Convolutional Clouds ☁️

The notebook clouds_conv.ipynb is an attempt to learn a convolution that relates successive frames of cloud footage in clouds.mp4. The idea is to capture the physical patterns of cloud footage, and use them to generate new frames.

Basically this is generic video modelling, and it can be used in compression and to upsample the frame rate.

Generated Clouds

Per Channel Convolution

Initially I tried convolving per colour channel, it didn't work well but the result is interesting. The generated frames quickly descended into vivid colours. This is because each colour channel evolves independently. You can have a think about why this causes the vivid chaos.

conv-clouds-vid-1

Standard Convolution

In a standard convolution, each output is a summation of convolutions of each input channel, so they're coupled and the model uses colour much more sensibly.

conv-clouds-vid-2

Not a terrible result! Some of the weaknesses here are that edges aren't consistent, see the tree line, and perspective seems to disappear when the model takes over, it starts looking very flat. Both of these make sense with the convolutional model, its difficult to imagine how it could capture these patterns.

Hierarchical Convolution

This model creates a kind of image pyramid, downsampling the frame then subtracting from the original, applying a 5x5 convolutions to each level, then combining the levels.
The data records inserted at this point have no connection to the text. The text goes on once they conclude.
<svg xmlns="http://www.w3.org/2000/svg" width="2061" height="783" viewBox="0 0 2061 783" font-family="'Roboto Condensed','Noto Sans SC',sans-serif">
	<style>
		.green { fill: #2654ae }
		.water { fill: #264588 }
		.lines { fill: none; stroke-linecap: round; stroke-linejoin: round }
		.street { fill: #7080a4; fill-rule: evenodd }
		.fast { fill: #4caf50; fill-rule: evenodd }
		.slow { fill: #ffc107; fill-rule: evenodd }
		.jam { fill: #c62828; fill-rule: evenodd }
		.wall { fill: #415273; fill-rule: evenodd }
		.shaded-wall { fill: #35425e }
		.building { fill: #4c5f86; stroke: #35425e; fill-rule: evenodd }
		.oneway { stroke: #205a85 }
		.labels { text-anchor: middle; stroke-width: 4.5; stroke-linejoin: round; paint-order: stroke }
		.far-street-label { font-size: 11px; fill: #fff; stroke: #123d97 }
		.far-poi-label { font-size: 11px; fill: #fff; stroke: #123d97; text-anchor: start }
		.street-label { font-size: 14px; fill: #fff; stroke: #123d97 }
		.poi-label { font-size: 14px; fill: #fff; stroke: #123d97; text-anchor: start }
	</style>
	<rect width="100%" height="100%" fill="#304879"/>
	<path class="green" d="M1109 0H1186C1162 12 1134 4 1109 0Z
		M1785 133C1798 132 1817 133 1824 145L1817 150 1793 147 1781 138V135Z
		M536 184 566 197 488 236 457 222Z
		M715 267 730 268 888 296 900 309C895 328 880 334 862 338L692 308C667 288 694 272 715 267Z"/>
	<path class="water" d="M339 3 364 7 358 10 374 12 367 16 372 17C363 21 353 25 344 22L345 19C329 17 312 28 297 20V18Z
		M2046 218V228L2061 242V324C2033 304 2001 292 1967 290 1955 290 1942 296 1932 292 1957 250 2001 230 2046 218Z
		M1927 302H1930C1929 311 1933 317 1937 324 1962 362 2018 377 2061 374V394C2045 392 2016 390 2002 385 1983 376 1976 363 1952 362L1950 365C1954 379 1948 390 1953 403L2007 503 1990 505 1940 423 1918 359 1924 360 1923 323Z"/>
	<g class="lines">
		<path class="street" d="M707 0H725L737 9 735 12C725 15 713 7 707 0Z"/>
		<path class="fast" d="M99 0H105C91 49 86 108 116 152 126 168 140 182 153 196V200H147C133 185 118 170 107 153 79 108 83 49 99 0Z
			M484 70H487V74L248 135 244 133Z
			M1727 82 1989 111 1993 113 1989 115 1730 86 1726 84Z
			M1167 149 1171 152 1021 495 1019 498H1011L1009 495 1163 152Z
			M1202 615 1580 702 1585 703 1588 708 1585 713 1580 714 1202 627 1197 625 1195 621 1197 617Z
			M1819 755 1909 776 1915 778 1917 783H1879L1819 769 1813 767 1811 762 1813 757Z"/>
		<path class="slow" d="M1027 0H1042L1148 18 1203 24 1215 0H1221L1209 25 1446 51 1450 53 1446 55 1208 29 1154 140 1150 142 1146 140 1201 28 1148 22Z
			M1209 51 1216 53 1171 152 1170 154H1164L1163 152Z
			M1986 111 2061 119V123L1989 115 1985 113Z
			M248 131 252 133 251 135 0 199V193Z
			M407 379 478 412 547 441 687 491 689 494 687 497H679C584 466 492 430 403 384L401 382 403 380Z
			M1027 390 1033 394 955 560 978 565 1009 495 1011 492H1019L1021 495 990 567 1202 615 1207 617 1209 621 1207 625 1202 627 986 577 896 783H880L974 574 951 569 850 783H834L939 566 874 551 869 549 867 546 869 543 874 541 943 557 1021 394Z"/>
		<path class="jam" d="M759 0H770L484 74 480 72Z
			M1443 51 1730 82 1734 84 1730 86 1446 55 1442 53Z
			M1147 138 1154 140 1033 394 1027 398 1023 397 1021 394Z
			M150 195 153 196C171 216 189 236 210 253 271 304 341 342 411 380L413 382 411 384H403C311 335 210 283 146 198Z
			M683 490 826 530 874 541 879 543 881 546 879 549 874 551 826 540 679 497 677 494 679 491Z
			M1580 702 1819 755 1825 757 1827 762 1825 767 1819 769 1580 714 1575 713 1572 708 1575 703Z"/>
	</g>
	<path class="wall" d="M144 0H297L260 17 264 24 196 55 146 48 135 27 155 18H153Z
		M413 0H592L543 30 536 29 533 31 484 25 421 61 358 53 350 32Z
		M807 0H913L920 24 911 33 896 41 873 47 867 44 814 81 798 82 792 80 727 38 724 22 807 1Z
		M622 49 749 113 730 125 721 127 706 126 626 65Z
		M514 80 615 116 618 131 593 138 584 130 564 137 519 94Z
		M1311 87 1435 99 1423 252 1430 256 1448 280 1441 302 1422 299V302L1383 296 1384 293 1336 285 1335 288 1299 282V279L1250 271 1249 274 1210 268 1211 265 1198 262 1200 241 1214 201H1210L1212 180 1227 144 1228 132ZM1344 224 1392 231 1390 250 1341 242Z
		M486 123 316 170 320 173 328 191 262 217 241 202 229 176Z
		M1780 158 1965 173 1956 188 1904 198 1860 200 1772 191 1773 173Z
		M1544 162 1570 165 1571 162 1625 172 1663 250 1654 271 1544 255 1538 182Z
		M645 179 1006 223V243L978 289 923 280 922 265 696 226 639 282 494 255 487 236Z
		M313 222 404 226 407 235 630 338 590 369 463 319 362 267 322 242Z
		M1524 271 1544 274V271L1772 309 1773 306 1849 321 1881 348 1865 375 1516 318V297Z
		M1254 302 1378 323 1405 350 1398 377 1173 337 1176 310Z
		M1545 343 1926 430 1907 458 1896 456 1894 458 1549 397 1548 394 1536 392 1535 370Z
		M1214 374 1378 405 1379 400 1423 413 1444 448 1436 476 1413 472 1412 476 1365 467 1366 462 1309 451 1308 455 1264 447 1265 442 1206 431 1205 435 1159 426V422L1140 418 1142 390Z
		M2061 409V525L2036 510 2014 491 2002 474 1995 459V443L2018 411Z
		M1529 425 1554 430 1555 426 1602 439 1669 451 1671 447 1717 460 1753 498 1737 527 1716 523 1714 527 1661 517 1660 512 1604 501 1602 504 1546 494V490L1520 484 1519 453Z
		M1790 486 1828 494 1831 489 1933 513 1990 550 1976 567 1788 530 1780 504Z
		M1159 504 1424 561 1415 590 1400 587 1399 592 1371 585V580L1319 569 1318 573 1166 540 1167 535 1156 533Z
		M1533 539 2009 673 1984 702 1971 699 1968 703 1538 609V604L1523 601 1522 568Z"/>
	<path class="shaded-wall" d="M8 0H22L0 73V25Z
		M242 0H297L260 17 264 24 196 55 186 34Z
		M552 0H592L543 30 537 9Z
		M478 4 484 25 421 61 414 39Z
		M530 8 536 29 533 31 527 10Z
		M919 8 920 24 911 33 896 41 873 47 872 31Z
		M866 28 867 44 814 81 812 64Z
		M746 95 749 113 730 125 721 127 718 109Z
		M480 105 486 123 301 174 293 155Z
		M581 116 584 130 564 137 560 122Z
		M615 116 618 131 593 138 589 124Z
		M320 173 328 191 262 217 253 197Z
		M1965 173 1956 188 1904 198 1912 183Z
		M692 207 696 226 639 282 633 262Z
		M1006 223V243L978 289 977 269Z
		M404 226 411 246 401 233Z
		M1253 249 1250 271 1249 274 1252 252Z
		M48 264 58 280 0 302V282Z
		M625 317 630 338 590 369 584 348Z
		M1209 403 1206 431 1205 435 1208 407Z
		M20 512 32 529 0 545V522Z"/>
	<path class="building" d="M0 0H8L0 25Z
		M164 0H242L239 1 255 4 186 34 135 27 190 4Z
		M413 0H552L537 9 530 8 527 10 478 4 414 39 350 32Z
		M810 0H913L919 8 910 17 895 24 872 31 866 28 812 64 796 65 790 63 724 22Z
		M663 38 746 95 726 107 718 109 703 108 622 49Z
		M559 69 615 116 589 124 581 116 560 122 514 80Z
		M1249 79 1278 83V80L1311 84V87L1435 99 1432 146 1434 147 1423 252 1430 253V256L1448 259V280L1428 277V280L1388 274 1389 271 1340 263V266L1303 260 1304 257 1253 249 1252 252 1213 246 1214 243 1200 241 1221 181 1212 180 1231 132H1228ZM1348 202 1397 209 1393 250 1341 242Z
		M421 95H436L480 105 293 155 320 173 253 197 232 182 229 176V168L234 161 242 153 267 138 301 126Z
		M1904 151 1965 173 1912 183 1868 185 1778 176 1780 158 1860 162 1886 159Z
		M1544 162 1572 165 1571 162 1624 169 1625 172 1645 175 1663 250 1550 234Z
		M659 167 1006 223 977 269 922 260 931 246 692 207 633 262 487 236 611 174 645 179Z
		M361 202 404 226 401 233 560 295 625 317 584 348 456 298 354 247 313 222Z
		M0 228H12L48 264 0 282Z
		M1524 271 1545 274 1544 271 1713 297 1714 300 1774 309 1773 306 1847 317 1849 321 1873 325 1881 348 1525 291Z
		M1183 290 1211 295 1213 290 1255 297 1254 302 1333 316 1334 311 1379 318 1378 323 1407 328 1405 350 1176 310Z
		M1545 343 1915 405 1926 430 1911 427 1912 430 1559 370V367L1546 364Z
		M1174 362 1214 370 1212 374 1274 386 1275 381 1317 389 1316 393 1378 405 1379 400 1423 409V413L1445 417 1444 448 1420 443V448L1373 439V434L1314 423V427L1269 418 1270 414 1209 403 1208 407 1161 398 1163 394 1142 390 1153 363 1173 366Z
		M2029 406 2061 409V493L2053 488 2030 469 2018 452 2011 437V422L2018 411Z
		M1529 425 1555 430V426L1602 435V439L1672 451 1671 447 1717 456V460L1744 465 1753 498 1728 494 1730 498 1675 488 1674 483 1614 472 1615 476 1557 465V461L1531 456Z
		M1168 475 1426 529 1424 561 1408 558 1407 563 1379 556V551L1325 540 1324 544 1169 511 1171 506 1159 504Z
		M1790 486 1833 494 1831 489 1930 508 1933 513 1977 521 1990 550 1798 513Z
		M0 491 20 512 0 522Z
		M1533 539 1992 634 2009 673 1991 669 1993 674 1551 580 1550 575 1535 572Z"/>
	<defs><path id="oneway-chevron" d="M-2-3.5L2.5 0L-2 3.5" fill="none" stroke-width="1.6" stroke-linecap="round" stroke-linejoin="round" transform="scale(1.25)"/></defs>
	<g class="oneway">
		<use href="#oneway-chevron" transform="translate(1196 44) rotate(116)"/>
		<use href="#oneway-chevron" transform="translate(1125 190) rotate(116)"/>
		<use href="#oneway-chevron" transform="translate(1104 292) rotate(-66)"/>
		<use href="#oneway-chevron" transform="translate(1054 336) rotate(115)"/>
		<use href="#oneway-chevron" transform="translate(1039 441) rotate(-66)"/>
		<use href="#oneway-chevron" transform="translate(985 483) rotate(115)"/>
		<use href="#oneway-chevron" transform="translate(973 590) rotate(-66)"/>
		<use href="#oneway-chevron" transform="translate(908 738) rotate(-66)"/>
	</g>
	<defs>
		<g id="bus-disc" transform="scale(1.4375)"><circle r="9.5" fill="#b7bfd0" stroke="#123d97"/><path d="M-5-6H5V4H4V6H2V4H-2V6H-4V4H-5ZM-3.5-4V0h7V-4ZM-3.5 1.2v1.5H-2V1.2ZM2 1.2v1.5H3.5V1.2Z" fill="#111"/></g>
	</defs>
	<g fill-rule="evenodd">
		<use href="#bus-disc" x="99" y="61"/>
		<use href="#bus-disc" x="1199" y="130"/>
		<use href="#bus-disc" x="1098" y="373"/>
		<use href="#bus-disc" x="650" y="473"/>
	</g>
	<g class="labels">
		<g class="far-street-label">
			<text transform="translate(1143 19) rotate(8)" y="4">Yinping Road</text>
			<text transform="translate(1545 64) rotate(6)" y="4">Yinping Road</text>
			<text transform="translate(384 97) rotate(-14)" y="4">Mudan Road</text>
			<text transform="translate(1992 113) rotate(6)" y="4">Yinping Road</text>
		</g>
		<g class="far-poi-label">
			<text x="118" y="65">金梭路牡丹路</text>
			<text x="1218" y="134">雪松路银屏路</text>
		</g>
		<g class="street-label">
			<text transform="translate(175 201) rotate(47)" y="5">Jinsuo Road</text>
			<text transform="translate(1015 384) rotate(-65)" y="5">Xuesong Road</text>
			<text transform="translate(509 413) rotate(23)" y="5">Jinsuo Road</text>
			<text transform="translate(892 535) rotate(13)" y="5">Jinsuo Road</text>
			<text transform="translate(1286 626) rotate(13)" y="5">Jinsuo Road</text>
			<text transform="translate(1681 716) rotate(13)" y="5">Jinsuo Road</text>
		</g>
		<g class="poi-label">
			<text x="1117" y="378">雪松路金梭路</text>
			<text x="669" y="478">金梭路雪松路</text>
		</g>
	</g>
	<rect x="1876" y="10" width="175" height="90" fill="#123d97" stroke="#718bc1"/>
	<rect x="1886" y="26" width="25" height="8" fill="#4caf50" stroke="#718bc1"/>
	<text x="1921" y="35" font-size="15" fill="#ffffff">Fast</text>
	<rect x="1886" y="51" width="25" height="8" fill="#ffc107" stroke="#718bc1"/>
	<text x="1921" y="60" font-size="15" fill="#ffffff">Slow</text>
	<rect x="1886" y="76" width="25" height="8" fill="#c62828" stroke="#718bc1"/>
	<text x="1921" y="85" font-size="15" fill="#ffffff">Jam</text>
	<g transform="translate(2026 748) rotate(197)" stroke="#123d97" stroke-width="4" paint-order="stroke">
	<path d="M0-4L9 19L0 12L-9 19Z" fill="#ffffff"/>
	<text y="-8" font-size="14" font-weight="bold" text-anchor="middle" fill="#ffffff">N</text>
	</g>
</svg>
This should enable the model to learn larger scale patterns, essentially a bigger receptive field but with less parameters and less computation. This is for 2 levels, no special revelations here:

conv-clouds-vid-3

Ideas

Experiments

Downsample frame rate, then fill in the gaps witht his model and compare to dumber interpolation alternatives.

Model Improvements

Recurrent connections, from previous frames.
Multiple kernels to capture different modes of motion.
More layers of the CNN architecture.